### TASK DETAILS
The answer must be every record below, repeated exactly.

● ● ● ● ●

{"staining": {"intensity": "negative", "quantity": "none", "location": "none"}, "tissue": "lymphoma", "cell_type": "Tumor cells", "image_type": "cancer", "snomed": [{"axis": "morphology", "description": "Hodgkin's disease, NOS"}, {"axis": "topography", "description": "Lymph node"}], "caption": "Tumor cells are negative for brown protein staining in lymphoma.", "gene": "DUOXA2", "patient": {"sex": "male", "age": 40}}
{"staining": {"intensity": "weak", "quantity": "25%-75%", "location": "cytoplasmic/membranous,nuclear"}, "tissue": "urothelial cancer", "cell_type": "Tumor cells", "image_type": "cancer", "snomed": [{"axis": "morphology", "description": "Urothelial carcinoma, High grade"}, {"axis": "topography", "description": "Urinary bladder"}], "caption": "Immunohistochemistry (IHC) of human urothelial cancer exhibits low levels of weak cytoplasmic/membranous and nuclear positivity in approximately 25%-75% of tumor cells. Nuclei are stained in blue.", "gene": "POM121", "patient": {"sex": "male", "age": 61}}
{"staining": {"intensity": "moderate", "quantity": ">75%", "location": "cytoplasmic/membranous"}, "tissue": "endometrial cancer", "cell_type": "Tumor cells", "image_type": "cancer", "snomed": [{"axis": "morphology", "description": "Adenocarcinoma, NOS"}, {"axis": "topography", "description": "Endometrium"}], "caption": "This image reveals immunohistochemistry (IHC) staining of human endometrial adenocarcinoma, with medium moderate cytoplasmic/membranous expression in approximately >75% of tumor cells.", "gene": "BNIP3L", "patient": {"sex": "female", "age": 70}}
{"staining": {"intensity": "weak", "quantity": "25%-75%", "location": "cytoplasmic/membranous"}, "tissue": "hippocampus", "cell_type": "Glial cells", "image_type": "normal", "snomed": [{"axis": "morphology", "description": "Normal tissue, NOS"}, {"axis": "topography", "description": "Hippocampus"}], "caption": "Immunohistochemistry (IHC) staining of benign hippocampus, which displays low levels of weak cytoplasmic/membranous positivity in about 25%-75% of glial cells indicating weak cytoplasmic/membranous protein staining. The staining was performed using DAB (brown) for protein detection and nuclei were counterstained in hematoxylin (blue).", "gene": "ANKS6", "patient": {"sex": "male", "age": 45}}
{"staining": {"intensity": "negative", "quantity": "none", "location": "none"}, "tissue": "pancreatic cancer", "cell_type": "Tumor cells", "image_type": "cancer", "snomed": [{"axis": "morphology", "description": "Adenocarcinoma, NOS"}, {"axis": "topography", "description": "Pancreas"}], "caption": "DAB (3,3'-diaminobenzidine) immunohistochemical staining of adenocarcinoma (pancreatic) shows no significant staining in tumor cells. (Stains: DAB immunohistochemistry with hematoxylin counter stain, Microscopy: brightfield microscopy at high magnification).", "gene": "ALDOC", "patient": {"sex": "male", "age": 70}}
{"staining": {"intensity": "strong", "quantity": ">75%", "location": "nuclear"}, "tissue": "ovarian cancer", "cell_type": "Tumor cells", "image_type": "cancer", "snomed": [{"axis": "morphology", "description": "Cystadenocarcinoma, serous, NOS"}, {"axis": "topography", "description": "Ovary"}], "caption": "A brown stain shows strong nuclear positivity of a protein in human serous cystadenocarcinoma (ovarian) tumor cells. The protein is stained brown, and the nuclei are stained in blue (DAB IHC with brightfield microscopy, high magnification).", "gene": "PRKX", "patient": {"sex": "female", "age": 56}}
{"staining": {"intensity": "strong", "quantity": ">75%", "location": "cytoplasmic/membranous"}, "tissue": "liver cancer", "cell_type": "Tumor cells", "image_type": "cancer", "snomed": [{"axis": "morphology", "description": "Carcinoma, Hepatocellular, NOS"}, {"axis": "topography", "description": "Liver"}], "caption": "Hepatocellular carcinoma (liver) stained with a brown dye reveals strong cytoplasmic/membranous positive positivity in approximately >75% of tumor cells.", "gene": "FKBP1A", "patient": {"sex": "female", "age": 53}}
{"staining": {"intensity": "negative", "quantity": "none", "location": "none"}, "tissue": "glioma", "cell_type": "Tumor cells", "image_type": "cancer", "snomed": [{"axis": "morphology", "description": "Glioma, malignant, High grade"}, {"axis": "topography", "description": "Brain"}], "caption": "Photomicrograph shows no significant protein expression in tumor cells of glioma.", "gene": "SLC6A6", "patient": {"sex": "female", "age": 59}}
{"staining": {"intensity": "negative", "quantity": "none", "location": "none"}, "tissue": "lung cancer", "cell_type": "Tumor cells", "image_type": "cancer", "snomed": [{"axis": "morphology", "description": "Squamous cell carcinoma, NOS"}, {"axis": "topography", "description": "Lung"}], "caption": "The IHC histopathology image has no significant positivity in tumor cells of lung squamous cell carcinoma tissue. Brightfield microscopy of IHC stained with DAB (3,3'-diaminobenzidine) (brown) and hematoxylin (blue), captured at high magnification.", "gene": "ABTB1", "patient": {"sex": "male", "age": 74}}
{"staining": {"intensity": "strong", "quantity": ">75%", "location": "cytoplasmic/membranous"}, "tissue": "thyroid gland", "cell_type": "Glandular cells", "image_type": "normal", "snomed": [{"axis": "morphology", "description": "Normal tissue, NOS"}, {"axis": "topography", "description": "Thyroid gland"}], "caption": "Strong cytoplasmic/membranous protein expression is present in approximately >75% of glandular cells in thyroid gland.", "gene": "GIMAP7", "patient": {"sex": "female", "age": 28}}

● ● ● ● ●

### WRITTEN RESPONSE
{"staining": {"intensity": "negative", "quantity": "none", "location": "none"}, "tissue": "lymphoma", "cell_type": "Tumor cells", "image_type": "cancer", "snomed": [{"axis": "morphology", "description": "Hodgkin's disease, NOS"}, {"axis": "topography", "description": "Lymph node"}], "caption": "Tumor cells are negative for brown protein staining in lymphoma.", "gene": "DUOXA2", "patient": {"sex": "male", "age": 40}}
{"staining": {"intensity": "weak", "quantity": "25%-75%", "location": "cytoplasmic/membranous,nuclear"}, "tissue": "urothelial cancer", "cell_type": "Tumor cells", "image_type": "cancer", "snomed": [{"axis": "morphology", "description": "Urothelial carcinoma, High grade"}, {"axis": "topography", "description": "Urinary bladder"}], "caption": "Immunohistochemistry (IHC) of human urothelial cancer exhibits low levels of weak cytoplasmic/membranous and nuclear positivity in approximately 25%-75% of tumor cells. Nuclei are stained in blue.", "gene": "POM121", "patient": {"sex": "male", "age": 61}}
{"staining": {"intensity": "moderate", "quantity": ">75%", "location": "cytoplasmic/membranous"}, "tissue": "endometrial cancer", "cell_type": "Tumor cells", "image_type": "cancer", "snomed": [{"axis": "morphology", "description": "Adenocarcinoma, NOS"}, {"axis": "topography", "description": "Endometrium"}], "caption": "This image reveals immunohistochemistry (IHC) staining of human endometrial adenocarcinoma, with medium moderate cytoplasmic/membranous expression in approximately >75% of tumor cells.", "gene": "BNIP3L", "patient": {"sex": "female", "age": 70}}
{"staining": {"intensity": "weak", "quantity": "25%-75%", "location": "cytoplasmic/membranous"}, "tissue": "hippocampus", "cell_type": "Glial cells", "image_type": "normal", "snomed": [{"axis": "morphology", "description": "Normal tissue, NOS"}, {"axis": "topography", "description": "Hippocampus"}], "caption": "Immunohistochemistry (IHC) staining of benign hippocampus, which displays low levels of weak cytoplasmic/membranous positivity in about 25%-75% of glial cells indicating weak cytoplasmic/membranous protein staining. The staining was performed using DAB (brown) for protein detection and nuclei were counterstained in hematoxylin (blue).", "gene": "ANKS6", "patient": {"sex": "male", "age": 45}}
{"staining": {"intensity": "negative", "quantity": "none", "location": "none"}, "tissue": "pancreatic cancer", "cell_type": "Tumor cells", "image_type": "cancer", "snomed": [{"axis": "morphology", "description": "Adenocarcinoma, NOS"}, {"axis": "topography", "description": "Pancreas"}], "caption": "DAB (3,3'-diaminobenzidine) immunohistochemical staining of adenocarcinoma (pancreatic) shows no significant staining in tumor cells. (Stains: DAB immunohistochemistry with hematoxylin counter stain, Microscopy: brightfield microscopy at high magnification).", "gene": "ALDOC", "patient": {"sex": "male", "age": 70}}
{"staining": {"intensity": "strong", "quantity": ">75%", "location": "nuclear"}, "tissue": "ovarian cancer", "cell_type": "Tumor cells", "image_type": "cancer", "snomed": [{"axis": "morphology", "description": "Cystadenocarcinoma, serous, NOS"}, {"axis": "topography", "description": "Ovary"}], "caption": "A brown stain shows strong nuclear positivity of a protein in human serous cystadenocarcinoma (ovarian) tumor cells. The protein is stained brown, and the nuclei are stained in blue (DAB IHC with brightfield microscopy, high magnification).", "gene": "PRKX", "patient": {"sex": "female", "age": 56}}
{"staining": {"intensity": "strong", "quantity": ">75%", "location": "cytoplasmic/membranous"}, "tissue": "liver cancer", "cell_type": "Tumor cells", "image_type": "cancer", "snomed": [{"axis": "morphology", "description": "Carcinoma, Hepatocellular, NOS"}, {"axis": "topography", "description": "Liver"}], "caption": "Hepatocellular carcinoma (liver) stained with a brown dye reveals strong cytoplasmic/membranous positive positivity in approximately >75% of tumor cells.", "gene": "FKBP1A", "patient": {"sex": "female", "age": 53}}
{"staining": {"intensity": "negative", "quantity": "none", "location": "none"}, "tissue": "glioma", "cell_type": "Tumor cells", "image_type": "cancer", "snomed": [{"axis": "morphology", "description": "Glioma, malignant, High grade"}, {"axis": "topography", "description": "Brain"}], "caption": "Photomicrograph shows no significant protein expression in tumor cells of glioma.", "gene": "SLC6A6", "patient": {"sex": "female", "age": 59}}
{"staining": {"intensity": "negative", "quantity": "none", "location": "none"}, "tissue": "lung cancer", "cell_type": "Tumor cells", "image_type": "cancer", "snomed": [{"axis": "morphology", "description": "Squamous cell carcinoma, NOS"}, {"axis": "topography", "description": "Lung"}], "caption": "The IHC histopathology image has no significant positivity in tumor cells of lung squamous cell carcinoma tissue. Brightfield microscopy of IHC stained with DAB (3,3'-diaminobenzidine) (brown) and hematoxylin (blue), captured at high magnification.", "gene": "ABTB1", "patient": {"sex": "male", "age": 74}}
{"staining": {"intensity": "strong", "quantity": ">75%", "location": "cytoplasmic/membranous"}, "tissue": "thyroid gland", "cell_type": "Glandular cells", "image_type": "normal", "snomed": [{"axis": "morphology", "description": "Normal tissue, NOS"}, {"axis": "topography", "description": "Thyroid gland"}], "caption": "Strong cytoplasmic/membranous protein expression is present in approximately >75% of glandular cells in thyroid gland.", "gene": "GIMAP7", "patient": {"sex": "female", "age": 28}}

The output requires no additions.